7. A ciência, levando as suas investigações até as entranhas da Terra e a profundeza dos céus, tem demonstrado, pois, de maneira irrecusável os erros da Gênesis mosaica presa à letra e a impossibilidade material de que as coisas tenham se passado assim como estão textualmente reportadas. Ela tem, por isso mesmo, ferido profundamente as crenças populares. A fé ortodoxa, com isso, se impressionou, porque pensou ver a sua pedra de toque retirada. Mas quem deveria ter razão: a ciência, caminhando prudente e progressivamente sobre o terreno sólido dos números e da observação, sem nada afirmar antes de ter a prova na mão, ou uma relação escrita numa época na qual os meios de observação faltavam absolutamente? Quem deve prevalecer afinal de contas: aquele que diz que 2 mais 2 são 5 e se recusa a verificar, ou aquele que diz que 2 mais 2 são quatro e o prova?

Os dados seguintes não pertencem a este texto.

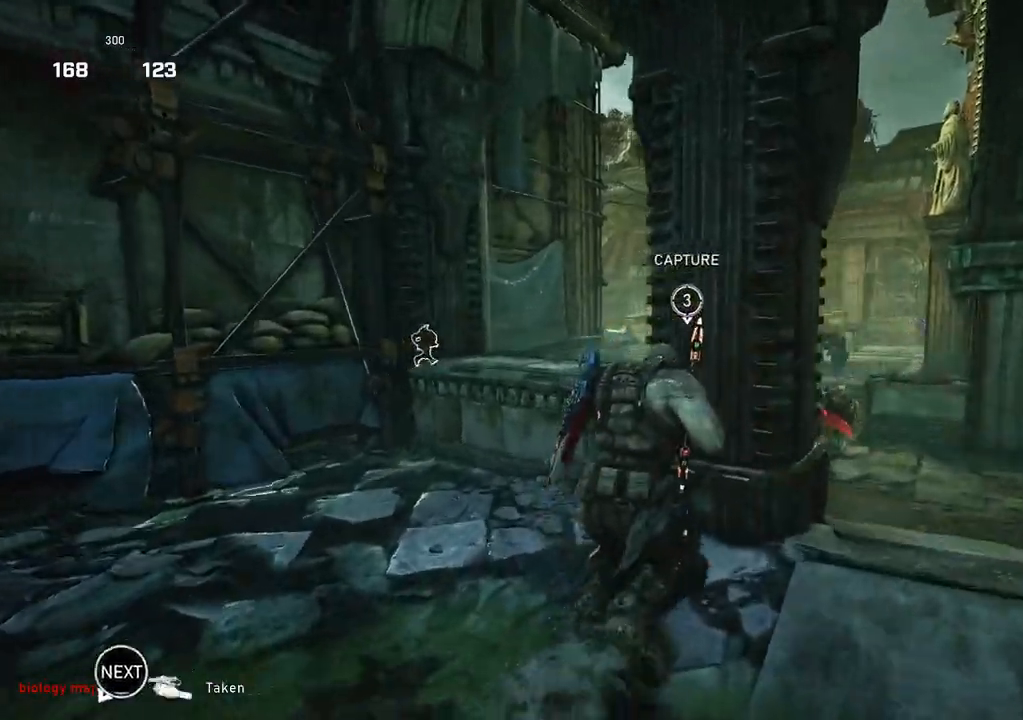
{"buttons": ["R2"], "left_stick": "center", "right_stick": "center", "events": [[133, "left_stick", "up-right"], [250, "right_stick", "right"], [317, "left_stick", "center"], [350, "right_stick", "center"]]}
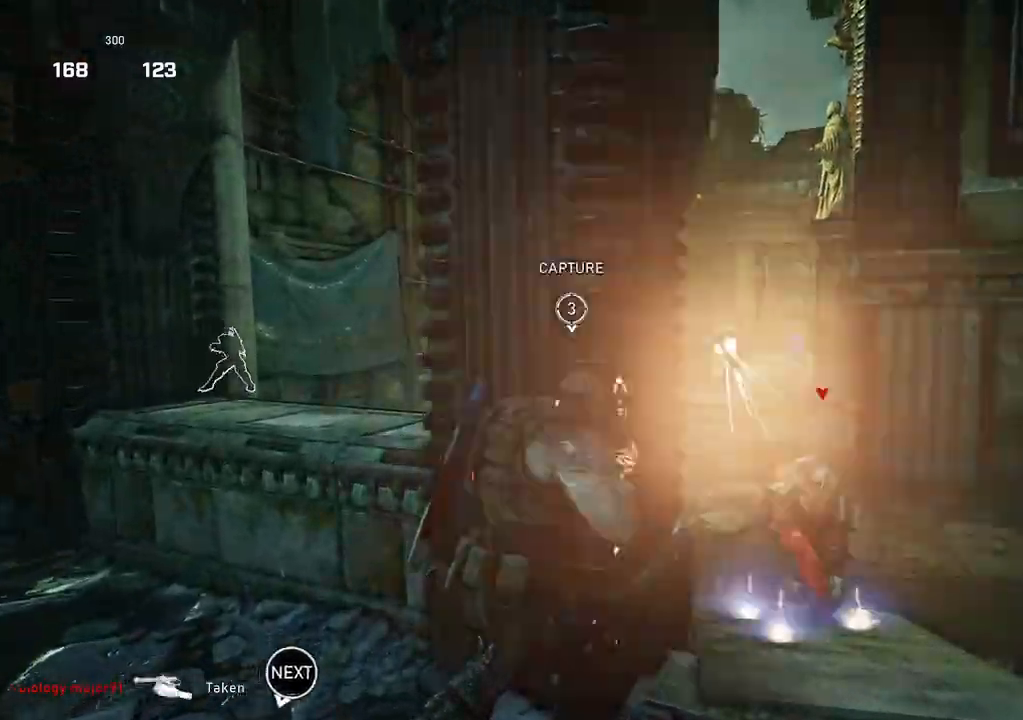
{"buttons": ["L2", "R2"], "left_stick": "right", "right_stick": "right", "events": [[117, "right_stick", "right"], [183, "L2", "down"], [217, "right_stick", "center"], [250, "L3", "down"], [250, "left_stick", "right"], [350, "L3", "up"], [350, "left_stick", "center"], [400, "L3", "down"], [417, "left_stick", "right"], [500, "L3", "up"], [500, "right_stick", "right"]]}
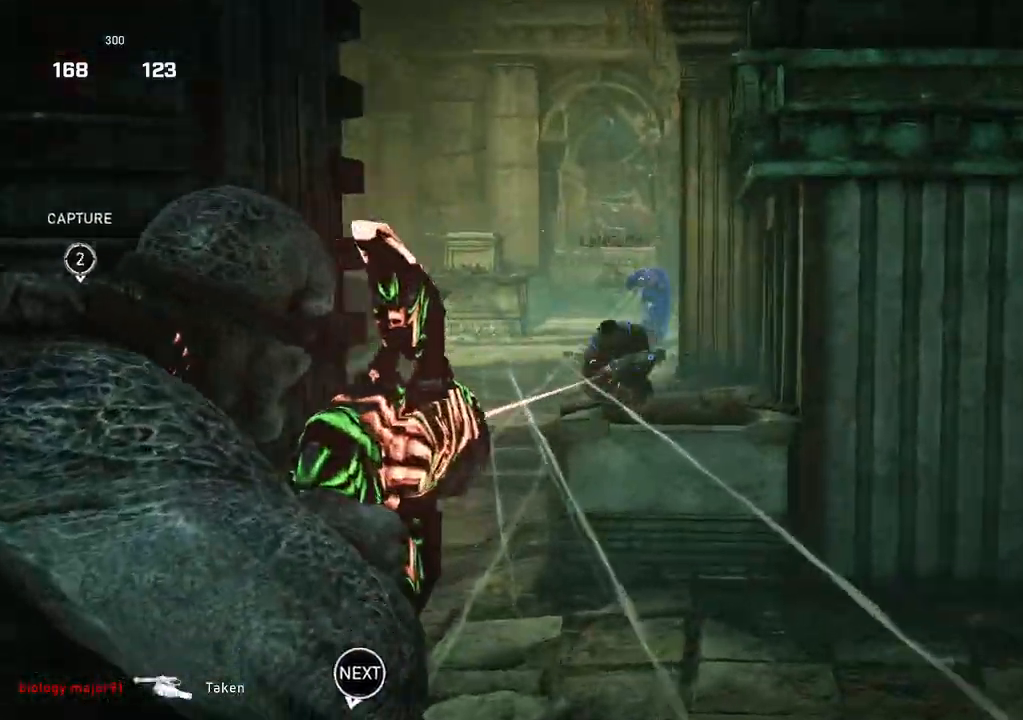
{"buttons": ["L1"], "left_stick": "up", "right_stick": "center", "events": [[67, "right_stick", "center"], [117, "L2", "up"], [117, "R2", "up"], [117, "left_stick", "left"], [367, "DPAD_LEFT", "down"], [417, "left_stick", "up"], [433, "DPAD_LEFT", "up"], [450, "L1", "down"]]}
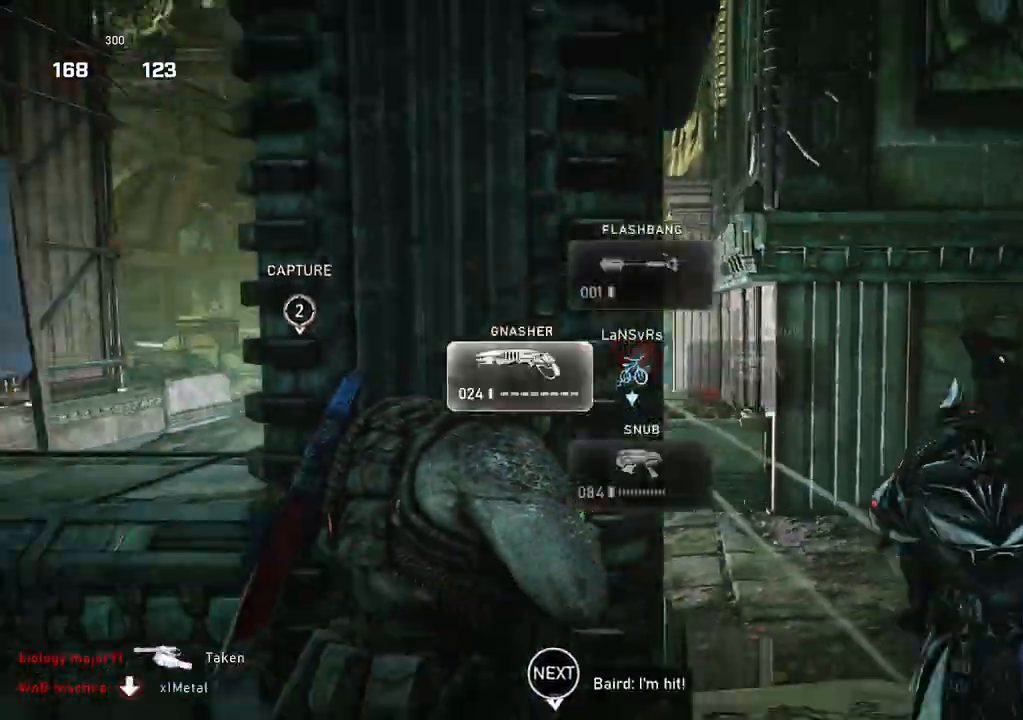
{"buttons": ["L1"], "left_stick": "up", "right_stick": "center", "events": [[17, "L1", "up"], [100, "left_stick", "center"], [133, "right_stick", "down"], [183, "right_stick", "center"], [300, "left_stick", "up"], [350, "L1", "down"], [383, "A", "down"], [467, "A", "up"]]}
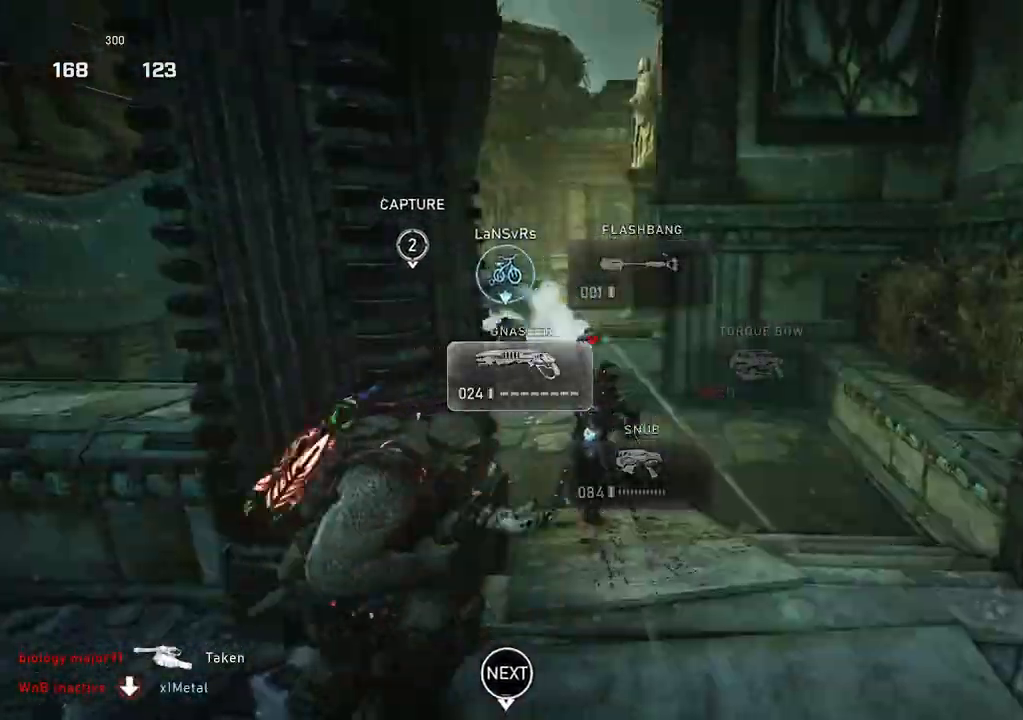
{"buttons": ["L1"], "left_stick": "up", "right_stick": "center", "events": []}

8. Mas então, dizem, se a Bíblia é uma revelação divina, Deus está, pois, enganado? Se não é uma revelação divina, não tem mais autoridade e a religião desmorona por falta de base.

De duas coisas, uma: ou a ciência está errada, ou tem razão. Se tem razão, não pode resultar que uma opinião contrária seja verdadeira. Não há revelação que possa se impor sobre a autoridade dos fatos.

Incontestavelmente, Deus, que é todo verdade, não pode induzir os homens em erro, nem consciente nem inconscientemente; sem o que, não seria Deus. Se, pois, os fatos contradizem as palavras que lhe são atribuídas, disso é preciso concluir, logicamente, que ele não as pronunciou, ou que foram tomadas em sentido contrário.

Se a religião sofre em algumas partes por suas contradições, o erro não se deve à ciência, que não pode fazer com que aquilo que é não seja, mas aos homens, por terem fundado prematuramente dogmas absolutos dos quais fizeram uma questão de vida ou de morte, sobre hipóteses suscetíveis de serem desmentidas pela experiência.

Há coisas com o abandono das quais é preciso se resignar, queira ou não queira, quando se pode dispor de outro modo. Quando o mundo caminha, não podendo a vontade de alguns detê-lo, o mais sábio está em segui-lo e se acomodar com o novo estado de coisas, em vez de se agarrar ao passado que desmorona, com o risco de cair com ele.

9. Seria preciso, por respeito aos textos considerados sagrados, impor silêncio à ciência? Isso teria sido coisa tão impossível quanto impedir a Terra de girar. As religiões, quaisquer que sejam, nunca ganharam nada por sustentarem erros manifestos. A missão da ciência é descobrir as leis da natureza; ora, como essas leis são obras de Deus, não podem ser contrárias às religiões fundadas sobre a verdade. Lançar anátema ao progresso por atentatório à religião é lançá-lo à própria obra de Deus. Além disso, seria esforço inútil, porque todos os anátemas do mundo não impedirão à ciência de caminhar, e à verdade de se fazer luz. Se a religião recusa caminhar com a ciência, a ciência avança sozinha.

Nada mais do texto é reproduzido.